*** DATA LISTING ***
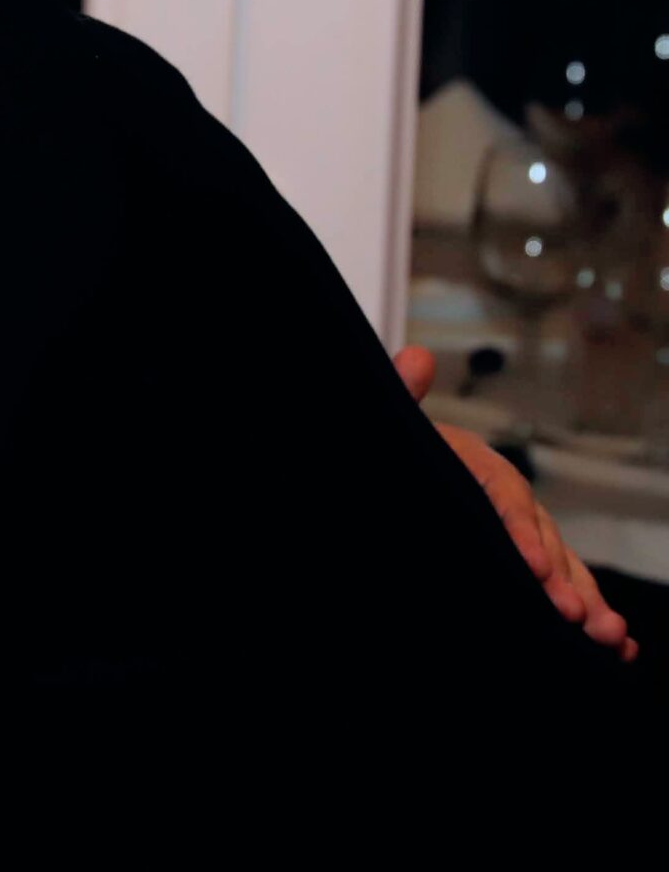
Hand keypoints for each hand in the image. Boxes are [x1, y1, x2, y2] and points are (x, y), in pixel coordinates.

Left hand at [394, 346, 636, 661]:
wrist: (387, 469)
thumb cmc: (393, 450)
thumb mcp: (394, 429)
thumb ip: (404, 395)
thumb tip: (416, 358)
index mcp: (474, 462)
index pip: (504, 493)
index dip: (521, 529)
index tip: (532, 564)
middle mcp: (507, 496)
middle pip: (543, 536)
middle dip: (563, 578)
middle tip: (574, 616)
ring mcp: (521, 530)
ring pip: (564, 565)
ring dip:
*** End of DATA LISTING ***
**TASK BRIEF**
Copy out the entries verbatim, but skip every picture.

**OUTPUT**
Hand keypoints for each hand in the image. Boxes are [x1, y1, x2, y2] and points are (x, y), in pixel coordinates.

Left hand at [394, 346, 636, 661]:
wrist: (387, 469)
thumb cmc: (393, 450)
thumb mcp: (394, 429)
thumb ip: (404, 395)
thumb tip: (416, 358)
index mcp: (474, 462)
index pip: (504, 493)
index dip: (521, 529)
index tip: (532, 564)
middle mcp: (507, 496)
middle pip: (543, 536)
middle dip: (563, 578)
middle tip: (574, 616)
ring mcp: (521, 530)
ring pip: (564, 565)
ring dip:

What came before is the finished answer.